-- Data records follows --

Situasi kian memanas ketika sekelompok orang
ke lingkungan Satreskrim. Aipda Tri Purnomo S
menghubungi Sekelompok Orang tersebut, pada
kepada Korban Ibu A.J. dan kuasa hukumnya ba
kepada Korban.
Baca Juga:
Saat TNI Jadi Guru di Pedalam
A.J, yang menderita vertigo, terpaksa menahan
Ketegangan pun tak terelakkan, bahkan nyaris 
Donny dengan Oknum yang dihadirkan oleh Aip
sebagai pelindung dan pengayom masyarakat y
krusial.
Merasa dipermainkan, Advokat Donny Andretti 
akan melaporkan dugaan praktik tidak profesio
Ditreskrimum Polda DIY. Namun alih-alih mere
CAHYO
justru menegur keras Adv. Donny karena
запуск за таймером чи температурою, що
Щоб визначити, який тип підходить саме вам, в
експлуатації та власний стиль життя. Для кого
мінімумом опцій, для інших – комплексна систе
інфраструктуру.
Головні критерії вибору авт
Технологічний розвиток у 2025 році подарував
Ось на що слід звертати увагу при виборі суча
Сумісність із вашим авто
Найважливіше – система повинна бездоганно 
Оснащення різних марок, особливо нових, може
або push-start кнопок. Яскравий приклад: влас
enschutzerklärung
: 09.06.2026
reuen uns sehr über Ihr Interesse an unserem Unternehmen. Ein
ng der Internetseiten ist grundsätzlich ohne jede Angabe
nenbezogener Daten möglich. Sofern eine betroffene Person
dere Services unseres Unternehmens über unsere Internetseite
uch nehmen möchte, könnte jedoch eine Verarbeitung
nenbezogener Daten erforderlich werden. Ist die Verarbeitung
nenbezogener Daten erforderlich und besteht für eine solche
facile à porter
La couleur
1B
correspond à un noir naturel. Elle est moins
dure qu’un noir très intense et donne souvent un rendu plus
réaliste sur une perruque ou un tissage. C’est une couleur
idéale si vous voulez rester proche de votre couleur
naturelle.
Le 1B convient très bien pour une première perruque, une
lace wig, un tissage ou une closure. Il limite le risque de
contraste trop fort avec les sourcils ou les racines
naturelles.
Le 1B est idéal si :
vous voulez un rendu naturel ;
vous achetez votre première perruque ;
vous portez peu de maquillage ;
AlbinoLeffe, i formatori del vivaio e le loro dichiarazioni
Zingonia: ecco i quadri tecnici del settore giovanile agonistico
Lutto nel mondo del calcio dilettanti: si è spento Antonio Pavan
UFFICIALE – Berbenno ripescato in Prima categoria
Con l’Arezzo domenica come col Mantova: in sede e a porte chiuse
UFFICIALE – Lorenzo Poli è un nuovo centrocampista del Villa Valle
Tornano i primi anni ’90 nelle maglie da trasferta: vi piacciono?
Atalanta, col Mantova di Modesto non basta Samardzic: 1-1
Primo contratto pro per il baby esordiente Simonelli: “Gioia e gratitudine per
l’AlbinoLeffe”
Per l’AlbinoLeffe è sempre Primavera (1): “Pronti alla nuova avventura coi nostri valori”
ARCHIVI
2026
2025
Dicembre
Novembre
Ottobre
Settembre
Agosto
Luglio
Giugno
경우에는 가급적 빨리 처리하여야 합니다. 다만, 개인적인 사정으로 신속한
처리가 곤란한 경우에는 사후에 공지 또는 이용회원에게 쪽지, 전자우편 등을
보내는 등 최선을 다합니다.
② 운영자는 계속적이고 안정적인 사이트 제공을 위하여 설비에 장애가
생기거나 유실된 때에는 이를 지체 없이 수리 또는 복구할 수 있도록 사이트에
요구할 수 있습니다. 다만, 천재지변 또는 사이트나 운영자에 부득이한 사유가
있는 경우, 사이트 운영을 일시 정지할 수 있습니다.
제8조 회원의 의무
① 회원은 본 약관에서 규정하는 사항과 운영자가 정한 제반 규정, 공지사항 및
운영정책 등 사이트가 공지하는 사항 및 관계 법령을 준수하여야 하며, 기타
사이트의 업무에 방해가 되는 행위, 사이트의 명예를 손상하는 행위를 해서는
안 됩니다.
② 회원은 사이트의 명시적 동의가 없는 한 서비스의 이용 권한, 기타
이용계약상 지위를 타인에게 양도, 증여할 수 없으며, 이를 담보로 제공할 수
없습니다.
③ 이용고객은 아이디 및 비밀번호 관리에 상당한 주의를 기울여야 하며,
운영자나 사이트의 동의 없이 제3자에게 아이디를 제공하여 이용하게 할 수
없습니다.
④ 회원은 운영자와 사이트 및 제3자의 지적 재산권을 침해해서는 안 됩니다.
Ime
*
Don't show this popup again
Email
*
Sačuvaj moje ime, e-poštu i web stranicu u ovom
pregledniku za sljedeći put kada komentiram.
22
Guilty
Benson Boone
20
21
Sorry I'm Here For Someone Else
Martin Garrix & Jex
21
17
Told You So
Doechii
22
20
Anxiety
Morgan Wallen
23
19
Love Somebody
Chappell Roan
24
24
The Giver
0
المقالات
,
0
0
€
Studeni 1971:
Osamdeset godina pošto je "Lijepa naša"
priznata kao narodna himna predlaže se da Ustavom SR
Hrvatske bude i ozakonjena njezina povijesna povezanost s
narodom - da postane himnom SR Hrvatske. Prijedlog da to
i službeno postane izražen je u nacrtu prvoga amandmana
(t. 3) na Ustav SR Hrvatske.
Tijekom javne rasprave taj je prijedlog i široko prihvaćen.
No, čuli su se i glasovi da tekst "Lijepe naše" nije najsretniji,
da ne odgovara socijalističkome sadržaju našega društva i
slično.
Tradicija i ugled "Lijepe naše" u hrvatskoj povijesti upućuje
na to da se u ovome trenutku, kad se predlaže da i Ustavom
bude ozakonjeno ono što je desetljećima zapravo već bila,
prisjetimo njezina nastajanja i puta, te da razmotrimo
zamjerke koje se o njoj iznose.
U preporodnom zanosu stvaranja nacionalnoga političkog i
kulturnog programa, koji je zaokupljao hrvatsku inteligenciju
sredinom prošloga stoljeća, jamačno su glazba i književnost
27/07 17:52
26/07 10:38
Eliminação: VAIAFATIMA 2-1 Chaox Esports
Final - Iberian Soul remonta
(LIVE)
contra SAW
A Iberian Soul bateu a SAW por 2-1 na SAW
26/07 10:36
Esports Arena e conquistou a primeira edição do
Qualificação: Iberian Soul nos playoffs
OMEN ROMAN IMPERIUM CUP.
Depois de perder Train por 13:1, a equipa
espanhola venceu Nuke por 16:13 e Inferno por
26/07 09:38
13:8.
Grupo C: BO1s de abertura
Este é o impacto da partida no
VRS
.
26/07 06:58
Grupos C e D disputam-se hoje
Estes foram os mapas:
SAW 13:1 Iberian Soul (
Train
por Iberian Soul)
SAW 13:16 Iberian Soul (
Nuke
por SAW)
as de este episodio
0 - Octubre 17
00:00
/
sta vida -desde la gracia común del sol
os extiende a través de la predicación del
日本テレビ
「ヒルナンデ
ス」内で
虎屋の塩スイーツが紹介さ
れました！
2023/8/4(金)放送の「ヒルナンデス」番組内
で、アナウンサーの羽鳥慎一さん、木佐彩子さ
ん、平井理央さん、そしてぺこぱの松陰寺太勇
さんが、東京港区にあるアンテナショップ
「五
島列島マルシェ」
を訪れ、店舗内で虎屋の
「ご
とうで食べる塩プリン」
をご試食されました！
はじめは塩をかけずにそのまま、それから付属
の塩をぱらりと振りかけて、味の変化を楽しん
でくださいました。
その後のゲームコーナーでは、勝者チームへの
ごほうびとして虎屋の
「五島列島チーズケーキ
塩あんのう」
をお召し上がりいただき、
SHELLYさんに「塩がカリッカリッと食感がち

-- Data records concluded --

Aim of the task:
From the records, determine the number of lines holding the word "votre", and state that number only.

Task response:
2